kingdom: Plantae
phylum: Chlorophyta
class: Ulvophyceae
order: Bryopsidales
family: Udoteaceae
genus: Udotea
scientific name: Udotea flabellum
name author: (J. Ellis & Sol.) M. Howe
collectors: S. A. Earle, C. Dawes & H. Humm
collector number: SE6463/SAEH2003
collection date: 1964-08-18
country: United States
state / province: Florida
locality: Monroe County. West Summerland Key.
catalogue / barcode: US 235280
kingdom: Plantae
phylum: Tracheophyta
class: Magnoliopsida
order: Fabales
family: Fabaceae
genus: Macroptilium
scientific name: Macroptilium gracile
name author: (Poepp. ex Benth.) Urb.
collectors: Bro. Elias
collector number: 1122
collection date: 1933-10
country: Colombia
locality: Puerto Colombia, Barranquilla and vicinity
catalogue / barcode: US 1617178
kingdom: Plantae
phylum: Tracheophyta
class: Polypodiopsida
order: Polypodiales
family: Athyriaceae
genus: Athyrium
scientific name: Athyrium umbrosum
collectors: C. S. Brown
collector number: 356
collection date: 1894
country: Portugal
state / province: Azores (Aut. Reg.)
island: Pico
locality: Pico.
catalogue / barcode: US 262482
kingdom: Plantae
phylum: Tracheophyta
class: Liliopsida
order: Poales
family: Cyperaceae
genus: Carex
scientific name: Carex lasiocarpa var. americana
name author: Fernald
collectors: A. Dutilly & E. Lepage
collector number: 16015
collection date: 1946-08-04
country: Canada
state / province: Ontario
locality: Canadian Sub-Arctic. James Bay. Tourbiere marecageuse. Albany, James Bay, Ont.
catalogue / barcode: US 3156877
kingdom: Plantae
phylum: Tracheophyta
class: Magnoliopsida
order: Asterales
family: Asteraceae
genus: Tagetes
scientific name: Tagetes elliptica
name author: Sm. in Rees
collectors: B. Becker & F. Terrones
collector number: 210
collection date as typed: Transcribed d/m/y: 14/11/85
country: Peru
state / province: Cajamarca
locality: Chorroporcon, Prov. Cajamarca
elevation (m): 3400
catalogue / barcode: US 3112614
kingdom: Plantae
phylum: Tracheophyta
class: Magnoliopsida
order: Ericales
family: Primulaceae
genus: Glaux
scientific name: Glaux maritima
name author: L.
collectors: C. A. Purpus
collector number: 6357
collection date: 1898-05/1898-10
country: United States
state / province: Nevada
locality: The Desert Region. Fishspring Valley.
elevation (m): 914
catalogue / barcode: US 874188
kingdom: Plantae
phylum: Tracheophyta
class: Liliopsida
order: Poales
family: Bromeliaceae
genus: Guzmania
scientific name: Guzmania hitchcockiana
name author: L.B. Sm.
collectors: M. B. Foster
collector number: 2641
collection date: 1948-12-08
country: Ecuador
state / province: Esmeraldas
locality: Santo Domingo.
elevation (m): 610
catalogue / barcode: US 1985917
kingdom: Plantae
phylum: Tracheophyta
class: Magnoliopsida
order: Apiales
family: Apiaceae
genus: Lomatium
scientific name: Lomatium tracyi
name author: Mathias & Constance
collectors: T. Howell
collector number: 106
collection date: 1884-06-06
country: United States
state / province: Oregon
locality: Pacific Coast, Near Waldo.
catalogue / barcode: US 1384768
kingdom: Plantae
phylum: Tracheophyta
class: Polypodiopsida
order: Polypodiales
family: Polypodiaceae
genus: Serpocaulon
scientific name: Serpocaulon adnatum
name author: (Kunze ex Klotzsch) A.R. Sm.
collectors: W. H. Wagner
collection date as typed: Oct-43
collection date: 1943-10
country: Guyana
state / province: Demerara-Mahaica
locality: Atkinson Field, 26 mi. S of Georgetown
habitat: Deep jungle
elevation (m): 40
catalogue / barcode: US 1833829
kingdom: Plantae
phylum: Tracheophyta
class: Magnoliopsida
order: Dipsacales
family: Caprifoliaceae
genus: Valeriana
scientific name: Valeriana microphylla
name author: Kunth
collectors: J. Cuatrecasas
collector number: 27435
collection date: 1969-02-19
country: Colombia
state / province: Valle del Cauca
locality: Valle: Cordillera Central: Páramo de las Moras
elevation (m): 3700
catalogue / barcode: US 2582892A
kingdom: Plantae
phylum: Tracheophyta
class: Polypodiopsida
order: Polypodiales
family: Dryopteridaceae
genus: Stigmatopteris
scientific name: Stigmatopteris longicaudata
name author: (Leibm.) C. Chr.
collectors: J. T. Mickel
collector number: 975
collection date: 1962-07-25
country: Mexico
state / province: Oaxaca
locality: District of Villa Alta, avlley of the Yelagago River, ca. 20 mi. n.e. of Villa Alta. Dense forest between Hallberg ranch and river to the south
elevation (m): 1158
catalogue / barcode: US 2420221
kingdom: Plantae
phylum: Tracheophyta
--*--
What to work on –
Rewrite all the entries above, replacing "locality" with "site" and leaving everything else unchanged.

The reply –
kingdom: Plantae
phylum: Chlorophyta
class: Ulvophyceae
order: Bryopsidales
family: Udoteaceae
genus: Udotea
scientific name: Udotea flabellum
name author: (J. Ellis & Sol.) M. Howe
collectors: S. A. Earle, C. Dawes & H. Humm
collector number: SE6463/SAEH2003
collection date: 1964-08-18
country: United States
state / province: Florida
site: Monroe County. West Summerland Key.
catalogue / barcode: US 235280
kingdom: Plantae
phylum: Tracheophyta
class: Magnoliopsida
order: Fabales
family: Fabaceae
genus: Macroptilium
scientific name: Macroptilium gracile
name author: (Poepp. ex Benth.) Urb.
collectors: Bro. Elias
collector number: 1122
collection date: 1933-10
country: Colombia
site: Puerto Colombia, Barranquilla and vicinity
catalogue / barcode: US 1617178
kingdom: Plantae
phylum: Tracheophyta
class: Polypodiopsida
order: Polypodiales
family: Athyriaceae
genus: Athyrium
scientific name: Athyrium umbrosum
collectors: C. S. Brown
collector number: 356
collection date: 1894
country: Portugal
state / province: Azores (Aut. Reg.)
island: Pico
site: Pico.
catalogue / barcode: US 262482
kingdom: Plantae
phylum: Tracheophyta
class: Liliopsida
order: Poales
family: Cyperaceae
genus: Carex
scientific name: Carex lasiocarpa var. americana
name author: Fernald
collectors: A. Dutilly & E. Lepage
collector number: 16015
collection date: 1946-08-04
country: Canada
state / province: Ontario
site: Canadian Sub-Arctic. James Bay. Tourbiere marecageuse. Albany, James Bay, Ont.
catalogue / barcode: US 3156877
kingdom: Plantae
phylum: Tracheophyta
class: Magnoliopsida
order: Asterales
family: Asteraceae
genus: Tagetes
scientific name: Tagetes elliptica
name author: Sm. in Rees
collectors: B. Becker & F. Terrones
collector number: 210
collection date as typed: Transcribed d/m/y: 14/11/85
country: Peru
state / province: Cajamarca
site: Chorroporcon, Prov. Cajamarca
elevation (m): 3400
catalogue / barcode: US 3112614
kingdom: Plantae
phylum: Tracheophyta
class: Magnoliopsida
order: Ericales
family: Primulaceae
genus: Glaux
scientific name: Glaux maritima
name author: L.
collectors: C. A. Purpus
collector number: 6357
collection date: 1898-05/1898-10
country: United States
state / province: Nevada
site: The Desert Region. Fishspring Valley.
elevation (m): 914
catalogue / barcode: US 874188
kingdom: Plantae
phylum: Tracheophyta
class: Liliopsida
order: Poales
family: Bromeliaceae
genus: Guzmania
scientific name: Guzmania hitchcockiana
name author: L.B. Sm.
collectors: M. B. Foster
collector number: 2641
collection date: 1948-12-08
country: Ecuador
state / province: Esmeraldas
site: Santo Domingo.
elevation (m): 610
catalogue / barcode: US 1985917
kingdom: Plantae
phylum: Tracheophyta
class: Magnoliopsida
order: Apiales
family: Apiaceae
genus: Lomatium
scientific name: Lomatium tracyi
name author: Mathias & Constance
collectors: T. Howell
collector number: 106
collection date: 1884-06-06
country: United States
state / province: Oregon
site: Pacific Coast, Near Waldo.
catalogue / barcode: US 1384768
kingdom: Plantae
phylum: Tracheophyta
class: Polypodiopsida
order: Polypodiales
family: Polypodiaceae
genus: Serpocaulon
scientific name: Serpocaulon adnatum
name author: (Kunze ex Klotzsch) A.R. Sm.
collectors: W. H. Wagner
collection date as typed: Oct-43
collection date: 1943-10
country: Guyana
state / province: Demerara-Mahaica
site: Atkinson Field, 26 mi. S of Georgetown
habitat: Deep jungle
elevation (m): 40
catalogue / barcode: US 1833829
kingdom: Plantae
phylum: Tracheophyta
class: Magnoliopsida
order: Dipsacales
family: Caprifoliaceae
genus: Valeriana
scientific name: Valeriana microphylla
name author: Kunth
collectors: J. Cuatrecasas
collector number: 27435
collection date: 1969-02-19
country: Colombia
state / province: Valle del Cauca
site: Valle: Cordillera Central: Páramo de las Moras
elevation (m): 3700
catalogue / barcode: US 2582892A
kingdom: Plantae
phylum: Tracheophyta
class: Polypodiopsida
order: Polypodiales
family: Dryopteridaceae
genus: Stigmatopteris
scientific name: Stigmatopteris longicaudata
name author: (Leibm.) C. Chr.
collectors: J. T. Mickel
collector number: 975
collection date: 1962-07-25
country: Mexico
state / province: Oaxaca
site: District of Villa Alta, avlley of the Yelagago River, ca. 20 mi. n.e. of Villa Alta. Dense forest between Hallberg ranch and river to the south
elevation (m): 1158
catalogue / barcode: US 2420221
kingdom: Plantae
phylum: Tracheophyta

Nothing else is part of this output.